Giedra explica que, além do constrangimento e da vergonha, essas meninas podem ter diminuição da autoestima, ou seja, se sentirem inferiores às outras adolescentes por não conseguirem frequentar os mesmos locais quando estão menstruadas. “Esse impacto é muito maior do que a gente pode dimensionar. É um impacto não só de exclusão, por não frequentar escolas, mas também de se colocar no lugar de menos valia, de vulnerabilidade social, em que nem a jovem ou sua família têm condição de comprar absorventes. Essa situação as coloca à margem da sociedade”, destaca. 

Leis e políticas

O alcance deste problema inspirou a Lei Federal 14.214/2021, promulgada pelo Congresso Nacional em 18 de março deste ano, que institui a distribuição gratuita de absorventes higiênicos para estudantes dos ensinos fundamental e médio, mulheres em situação de vulnerabilidade, privadas de liberdade e adolescentes internadas em unidades para cumprimento de medida socioeducativa. A lei já vinha repercutindo desde em outubro de 2021, quando o presidente Jair Bolsonaro vetou artigos que previam a inclusão de absorventes nas cestas básicas das famílias de baixa renda cadastradas no Sistema Nacional de Segurança Alimentar e Nutricional. Após uma intensa pressão de movimentos sociais e feministas, com apoio da opinião pública, o veto foi derrubado pelo Congresso. 

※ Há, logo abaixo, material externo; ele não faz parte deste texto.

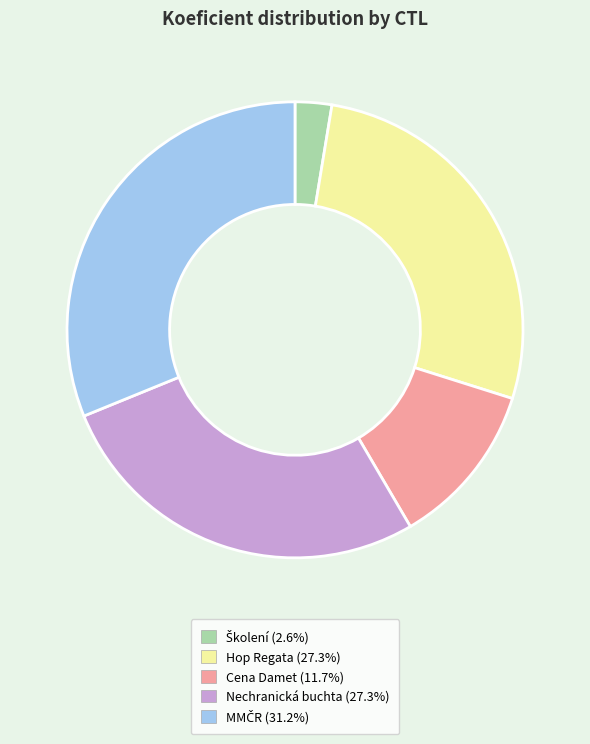

Does any single category account for the majority?

No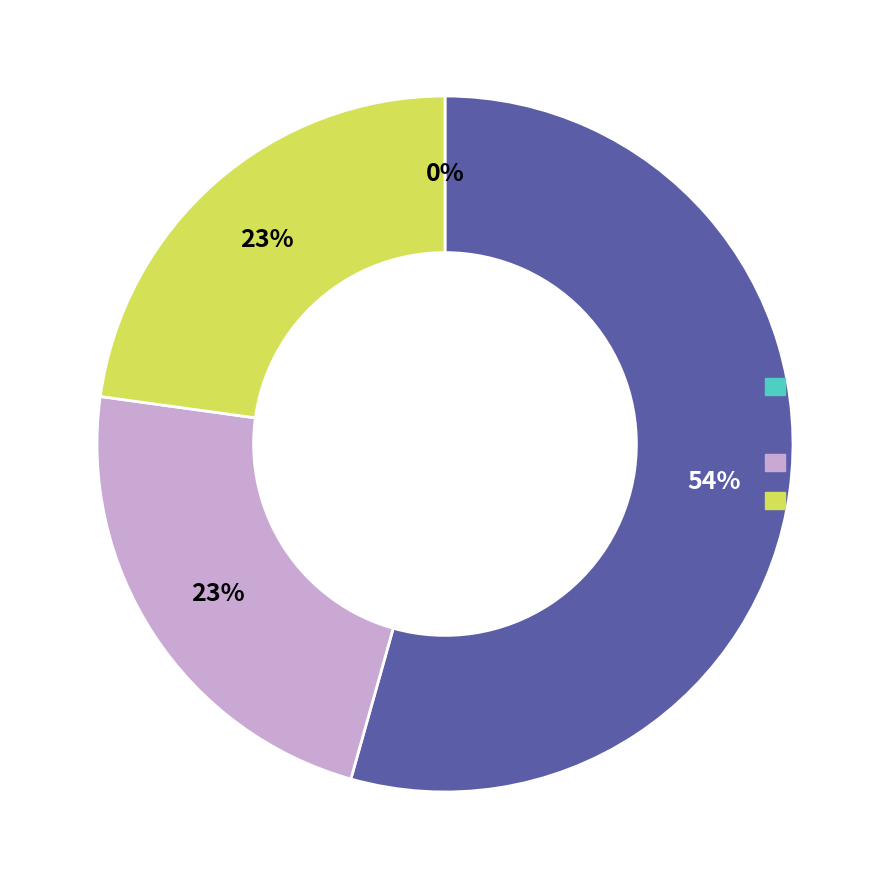

To the nearest percent, what is the average slice percentage?

25%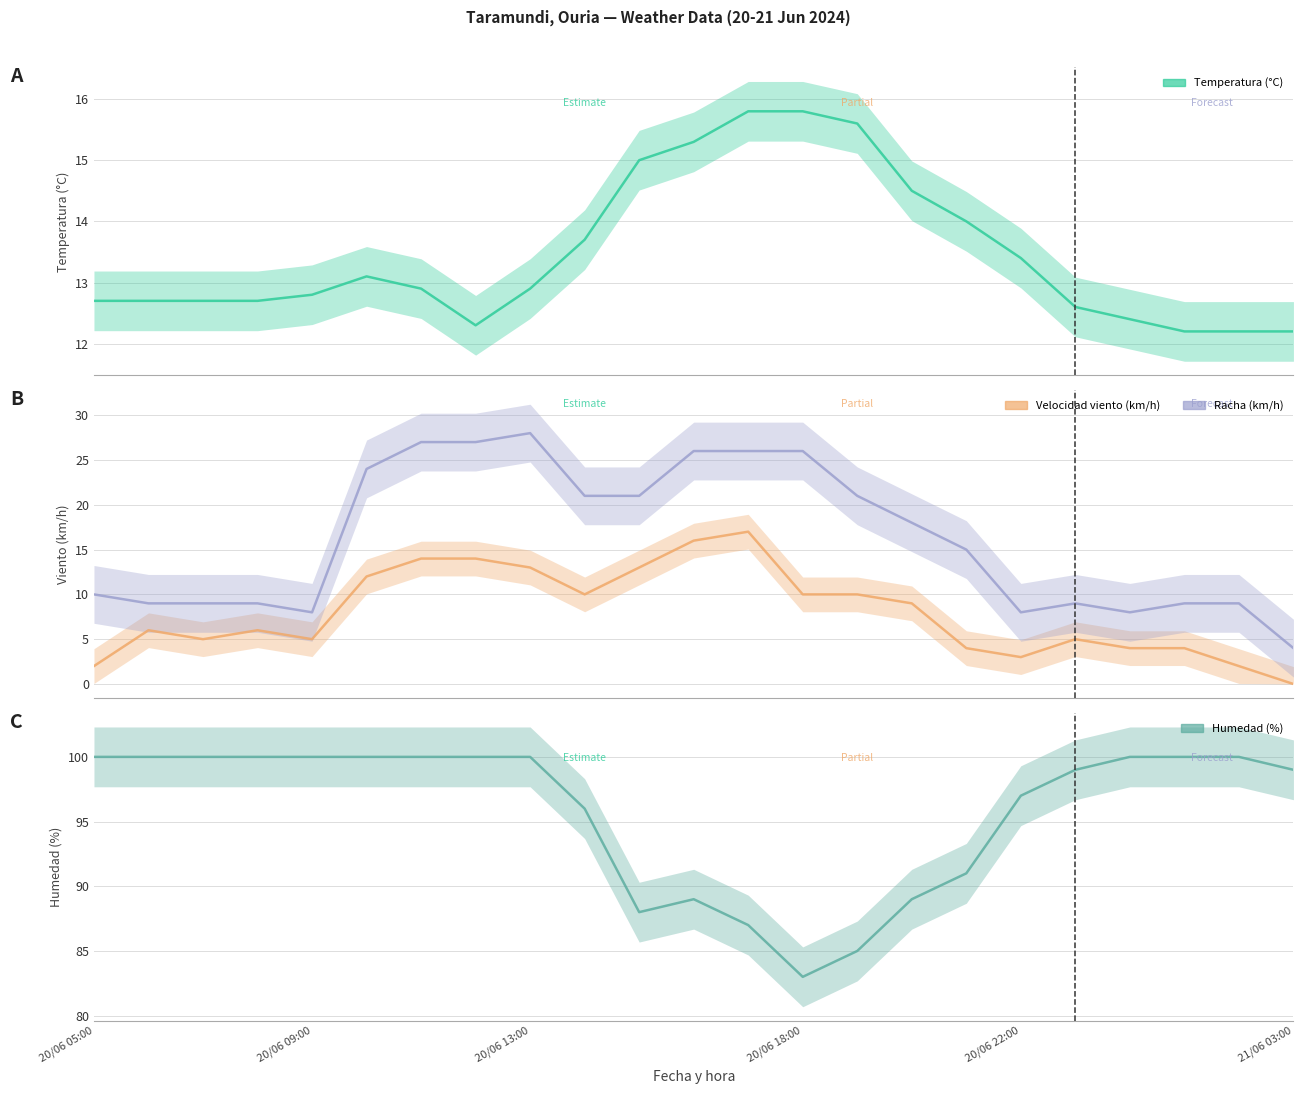

Where does the Velocidad viento (km/h) series first go above 6?

20/06 10:00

A professora Grasielle Vieira, coordenadora do Programa de Pós-Graduação em Direitos Humanos da Universidade Tiradentes (Unit Sergipe), considera que a lei representa um avanço para a garantia dos direitos das pessoas que menstruam, sendo um marco inicial para a continuidade da criação de outras políticas públicas que contribuem para a superação do problema. Isso porque, antes mesmo de o veto à lei cair no Congresso, centenas de prefeituras e alguns governos estaduais criaram programas e reservaram recursos para distribuir absorventes gratuitos às meninas e adolescentes pobres. 

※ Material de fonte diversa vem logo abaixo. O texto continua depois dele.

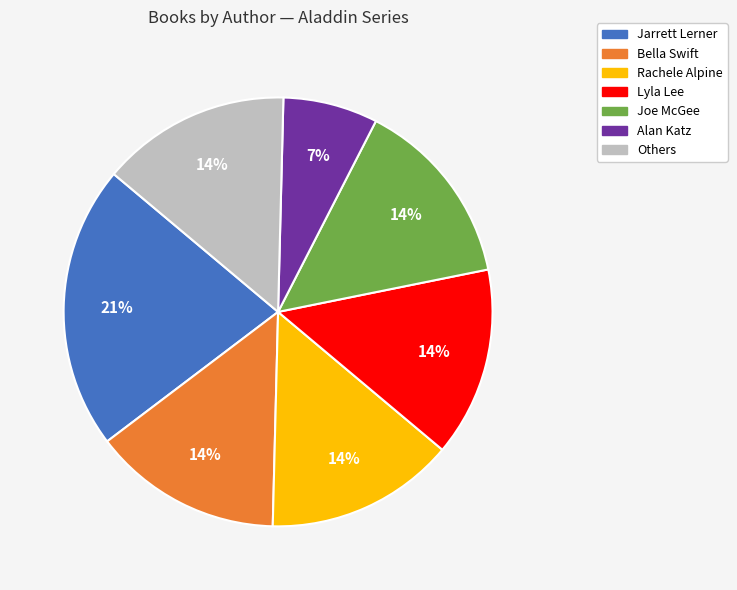

Is there any slice that represents more than half of the pie?

No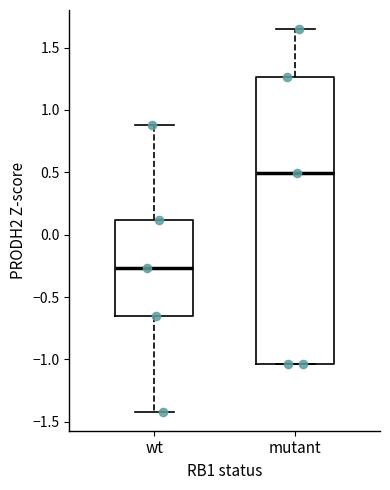

Reading left to right, transcribe this box plot: for each box, give where its median line is, the range the box spans, and where its two whiskers end, as read against the y-axis. The values are not printed on the chart, so give them approximately, as read against the axis.

wt: median -0.25, box -0.65 to 0.10, whiskers -1.40 to 0.90
mutant: median 0.50, box -1.05 to 1.25, whiskers -1.05 to 1.65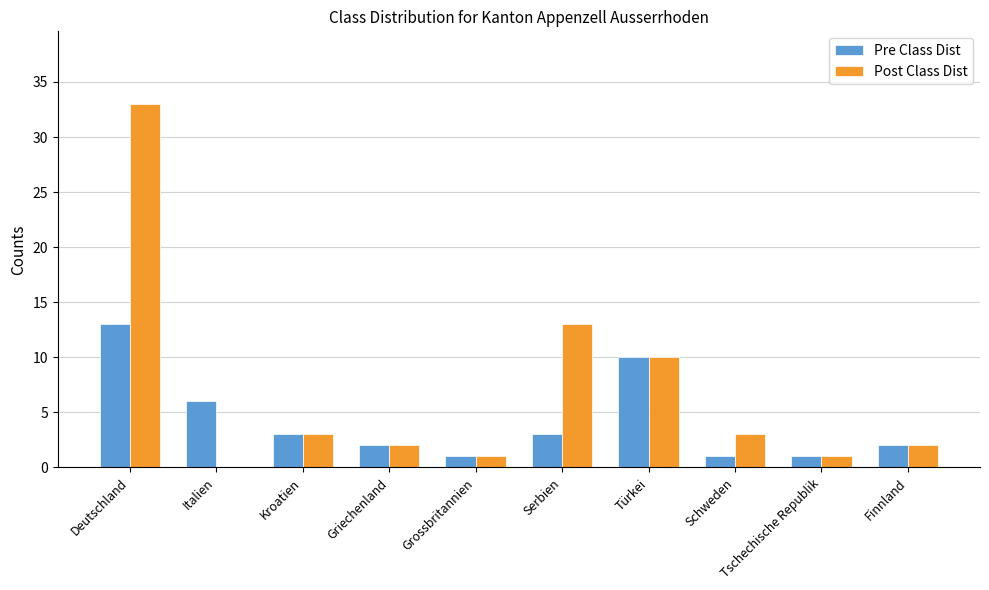

Reading left to right, extract all data points from this chart.

Pre Class Dist: 13	6	3	2	1	3	10	1	1	2
Post Class Dist: 33	0	3	2	1	13	10	3	1	2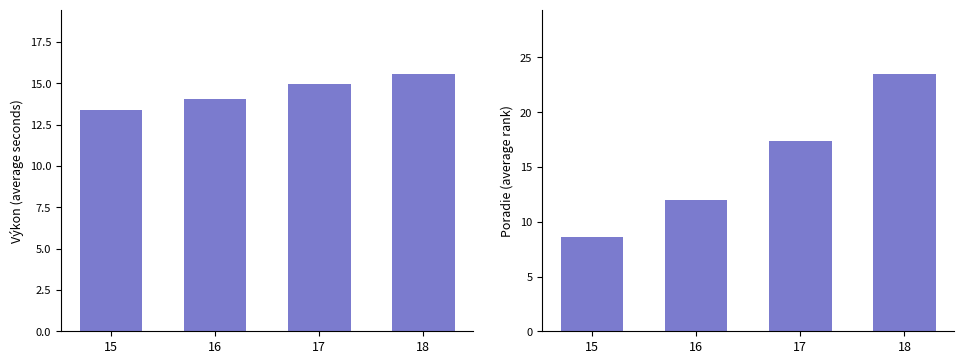

Between 16 and 18, which series saw the biggest shift?

Poradie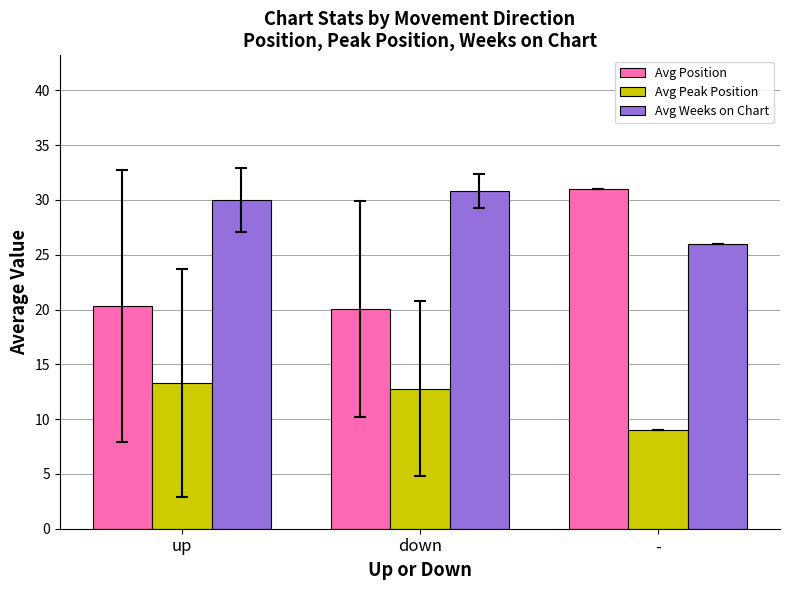

What is the value of the Avg Weeks on Chart bar at the 3rd from the left?

26.0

Grasielle relata detalhes de um projeto de pesquisa aprovado na Unit Sergipe sobre o tema. “Pobreza Menstrual e o ODS número 05: Violações de Direitos Humanos das Meninas no Brasil” visou analisar a pobreza menstrual no contexto das violações dos direitos humanos de jovens no Brasil, relacionado às metas do Objetivo de Desenvolvimento Sustentável de número 5, que dispõe sobre “alcançar a igualdade de gênero e empoderar todas as mulheres e meninas”. 

“A partir do mapeamento de leis e projetos de lei no âmbito federal e estadual, o projeto identificou os principais documentos e normativos internacionais de proteção aos direitos humanos das crianças e adolescentes em idade reprodutiva, assim como, as leis e projetos de lei nacionais e estaduais que tratam sobre a pobreza menstrual. Desse modo, com base nos resultados obtidos, foi realizado um mapeamento dos estados brasileiros que já possuem alguma regulamentação sobre a temática, para, assim, efetuar a análise de possíveis projetos e programas existentes para amenizar o problema da pobreza menstrual no Brasil”, reitera a professora, destacando a importância desta política pública para a superação da desigualdade de gênero. “A distribuição gratuita de absorventes revela-se extremamente importante para amenizar essa situação. É importante, além da distribuição dos absorventes, pensar no empoderamento das meninas, em ações com a comunidade, e na estruturação de políticas públicas protetivas”, alertou ela.